Etnosentrisme adalah sikap atau kecenderungan membanggakan kelompok atau suku sendiri. Sedangkan kebalikannya, xenosentrisme, adalah sikap atau kencenderungan membanggakan kelompok atau suku lain (selain kelompok atau sukunya sendiri).
Menurut hemat saya, kata “suku” dalam pengertian di atas tidak harus dan tidak selamanya bermakna suku secara harfiah, namun bisa juga berkembang lebih luas.

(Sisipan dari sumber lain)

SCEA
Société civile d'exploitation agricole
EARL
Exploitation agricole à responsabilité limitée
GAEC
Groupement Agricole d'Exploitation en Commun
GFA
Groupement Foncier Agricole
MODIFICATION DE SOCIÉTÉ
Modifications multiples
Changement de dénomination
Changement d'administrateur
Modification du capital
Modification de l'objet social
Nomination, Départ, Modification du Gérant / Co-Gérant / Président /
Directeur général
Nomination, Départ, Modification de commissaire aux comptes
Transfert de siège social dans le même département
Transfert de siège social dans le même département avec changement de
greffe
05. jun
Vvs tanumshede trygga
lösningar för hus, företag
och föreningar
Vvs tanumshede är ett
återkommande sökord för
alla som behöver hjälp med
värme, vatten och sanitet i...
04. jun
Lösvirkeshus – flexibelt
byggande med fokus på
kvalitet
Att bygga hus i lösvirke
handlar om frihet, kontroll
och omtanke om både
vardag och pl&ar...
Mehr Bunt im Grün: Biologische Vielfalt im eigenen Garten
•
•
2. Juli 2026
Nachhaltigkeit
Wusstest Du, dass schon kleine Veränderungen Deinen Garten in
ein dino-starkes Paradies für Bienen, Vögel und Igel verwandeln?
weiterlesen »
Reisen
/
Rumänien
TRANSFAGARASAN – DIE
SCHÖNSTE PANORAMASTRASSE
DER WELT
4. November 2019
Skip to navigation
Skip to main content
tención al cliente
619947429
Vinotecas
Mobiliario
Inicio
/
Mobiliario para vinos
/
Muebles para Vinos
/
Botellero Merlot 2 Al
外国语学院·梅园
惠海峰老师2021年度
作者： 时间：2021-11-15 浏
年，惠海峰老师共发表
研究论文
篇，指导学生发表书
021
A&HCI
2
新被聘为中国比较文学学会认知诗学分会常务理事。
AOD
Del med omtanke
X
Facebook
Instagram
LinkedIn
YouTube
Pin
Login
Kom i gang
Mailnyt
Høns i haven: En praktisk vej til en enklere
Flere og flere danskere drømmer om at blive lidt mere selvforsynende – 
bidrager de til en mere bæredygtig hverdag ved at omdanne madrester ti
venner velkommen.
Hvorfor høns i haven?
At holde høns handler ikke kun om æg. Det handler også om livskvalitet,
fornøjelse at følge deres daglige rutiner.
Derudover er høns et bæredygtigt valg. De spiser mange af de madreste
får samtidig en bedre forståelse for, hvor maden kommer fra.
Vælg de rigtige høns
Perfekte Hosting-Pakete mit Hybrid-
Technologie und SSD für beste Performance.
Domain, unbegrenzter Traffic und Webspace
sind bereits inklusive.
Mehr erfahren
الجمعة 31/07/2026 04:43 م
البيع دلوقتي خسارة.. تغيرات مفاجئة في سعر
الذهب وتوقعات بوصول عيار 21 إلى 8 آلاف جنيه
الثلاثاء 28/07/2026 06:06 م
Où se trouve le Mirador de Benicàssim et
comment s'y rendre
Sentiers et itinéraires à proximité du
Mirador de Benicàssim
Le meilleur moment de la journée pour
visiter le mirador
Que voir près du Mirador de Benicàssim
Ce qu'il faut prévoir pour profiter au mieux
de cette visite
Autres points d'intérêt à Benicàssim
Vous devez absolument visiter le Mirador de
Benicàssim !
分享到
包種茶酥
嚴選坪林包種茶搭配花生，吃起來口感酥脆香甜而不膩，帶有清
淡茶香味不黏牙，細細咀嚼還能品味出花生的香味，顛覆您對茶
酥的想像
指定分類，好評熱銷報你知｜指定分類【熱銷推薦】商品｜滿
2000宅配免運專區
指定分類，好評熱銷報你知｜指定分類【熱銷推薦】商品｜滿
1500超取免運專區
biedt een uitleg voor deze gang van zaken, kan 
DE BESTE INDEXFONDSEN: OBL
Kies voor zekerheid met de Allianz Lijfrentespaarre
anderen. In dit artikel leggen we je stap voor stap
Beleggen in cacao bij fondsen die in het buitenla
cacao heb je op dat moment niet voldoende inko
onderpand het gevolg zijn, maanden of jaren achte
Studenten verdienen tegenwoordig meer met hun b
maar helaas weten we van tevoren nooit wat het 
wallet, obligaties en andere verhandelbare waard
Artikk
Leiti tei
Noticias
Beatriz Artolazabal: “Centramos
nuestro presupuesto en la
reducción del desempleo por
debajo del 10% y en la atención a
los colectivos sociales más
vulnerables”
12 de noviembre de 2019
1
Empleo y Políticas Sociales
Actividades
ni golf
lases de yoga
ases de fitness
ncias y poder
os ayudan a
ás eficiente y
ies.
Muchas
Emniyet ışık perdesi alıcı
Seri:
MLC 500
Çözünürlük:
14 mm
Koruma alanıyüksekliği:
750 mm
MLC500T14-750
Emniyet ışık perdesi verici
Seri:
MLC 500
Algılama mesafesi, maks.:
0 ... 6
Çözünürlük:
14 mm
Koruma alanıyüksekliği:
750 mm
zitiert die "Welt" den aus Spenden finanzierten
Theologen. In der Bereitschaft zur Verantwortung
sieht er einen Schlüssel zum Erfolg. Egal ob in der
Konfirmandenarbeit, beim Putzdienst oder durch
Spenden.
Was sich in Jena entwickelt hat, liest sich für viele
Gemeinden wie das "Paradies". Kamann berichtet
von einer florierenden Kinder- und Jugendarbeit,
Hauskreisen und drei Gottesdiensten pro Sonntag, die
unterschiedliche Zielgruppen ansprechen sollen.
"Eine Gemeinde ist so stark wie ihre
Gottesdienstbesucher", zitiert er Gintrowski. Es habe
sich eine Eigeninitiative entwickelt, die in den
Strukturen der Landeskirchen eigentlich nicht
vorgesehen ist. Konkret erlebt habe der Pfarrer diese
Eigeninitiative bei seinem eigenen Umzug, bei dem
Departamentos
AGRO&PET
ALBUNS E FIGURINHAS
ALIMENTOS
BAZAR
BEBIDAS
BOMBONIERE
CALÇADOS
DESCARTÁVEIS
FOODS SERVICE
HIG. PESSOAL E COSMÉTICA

Contoh keduanya paling mudah dan sering ditemukan dalam hubungan sebuah keluarga. Etnosentrisme bisa (dan bahkan sering) muncul dalam bentuk kecenderungan membangga-banggakan klan keluarganya sendiri. Sebaliknya, xenosentrisme cenderung membanggakan klan keluarga lain (ipar).
Selain itu, terlalu bangga dengan almamater pendidikannya menurut saya juga bisa dianggap sebagai etnosentrisme. Sedangkan terlalu bangga dengan sistem pendidikan dan layanan kesehatan di negeri orang bisa dikategorikan sebagai xenosentrisme. Intinya, etnosentrisme (terlalu) bangga pada yang ‘di dalam’, sedangkan xenosentrisme (terlalu) bangga pada yang ‘di luar’.
Ini sekadar pemahaman pribadi. Silakan ditambah atau dikoreksi jika perlu…
you’re right! terlalu bangga pada almamater
ha..ha..ha..
sindiran buat saya???
@ oldmansaid:
ha..ha..ha..
tidak bermaksud begitu. sy cm mengutip saja. mungkin cuma kebetulan saja mas
goodluck ya…
oya…, tergila-gila dengan brand/merek dan/atau produk luar negeri, mungkin jg termasuk dlm kategori xenocentrisme. bagaimana pendapat Anda?